7. The Type of Ground Truth Used

  • Type of Ground Truth:
    • Predicate Device Performance: Comparison to the Emit® II Barbiturate assay on the SYVA®-30R Analyzer served as a primary reference point for establishing "substantial equivalence."
    • Gas Chromatography/Mass Spectrometry (GC/MS): This was used as the definitive "gold standard" confirmatory method, especially for resolving discrepancies between the new assay and the predicate (e.g., the 6 discrepant samples). GC/MS is an objective analytical method.

8. The Sample Size for the Training Set

  • Sample Size (Training Set): Not specified. For IVD assays, "training sets" are usually not applicable in the same way they are for AI/ML. The assay is developed based on chemical/biological principles and calibrated, not "trained" on data to learn patterns. The calibration process implicitly uses specific samples (e.g., the 200 ng/mL cutoff calibrator), but a "training set" size for algorithm development isn't relevant here.

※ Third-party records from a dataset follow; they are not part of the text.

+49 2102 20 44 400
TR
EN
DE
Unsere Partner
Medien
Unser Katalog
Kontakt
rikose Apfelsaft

9. How the Ground Truth for the Training Set Was Established

  • Ground Truth (Training Set): Not applicable in the context of an IVD assay's "training set." The assay's fundamental chemistry and cutoff (200 ng/mL, calibrated with secobarbital) are established through analytical chemistry and toxicology principles, not a data-driven "ground truth" as in machine learning model training.

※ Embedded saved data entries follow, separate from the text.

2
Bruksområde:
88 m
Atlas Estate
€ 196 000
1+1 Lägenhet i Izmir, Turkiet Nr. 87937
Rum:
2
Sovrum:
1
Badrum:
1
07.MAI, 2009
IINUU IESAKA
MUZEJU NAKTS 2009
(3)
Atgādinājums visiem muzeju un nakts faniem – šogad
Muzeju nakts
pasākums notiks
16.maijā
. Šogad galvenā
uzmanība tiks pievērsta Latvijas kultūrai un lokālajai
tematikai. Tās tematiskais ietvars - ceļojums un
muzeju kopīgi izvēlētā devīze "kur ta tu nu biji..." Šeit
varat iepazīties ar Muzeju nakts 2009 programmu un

§ 862.3150 Barbiturate test system.

(a)
Identification. A barbiturate test system is a device intended to measure barbiturates, a class of hypnotic and sedative drugs, in serum, urine, and gastric contents. Measurements obtained by this device are used in the diagnosis and treatment of barbiturate use or overdose and in monitoring levels of barbiturate to ensure appropriate therapy.(b)
Classification. Class II (special controls). A barbiturate test system is not exempt if it is intended for any use other than employment or insurance testing or is intended for Federal drug testing programs. The device is exempt from the premarket notification procedures in subpart E of part 807 of this chapter subject to the limitations in § 862.9, provided the test system is intended for employment and insurance testing and includes a statement in the labeling that the device is intended solely for use in employment and insurance testing, and does not include devices intended for Federal drug testing programs (e.g., programs run by the Substance Abuse and Mental Health Services Administration (SAMHSA), the Department of Transportation (DOT), and the U.S. military).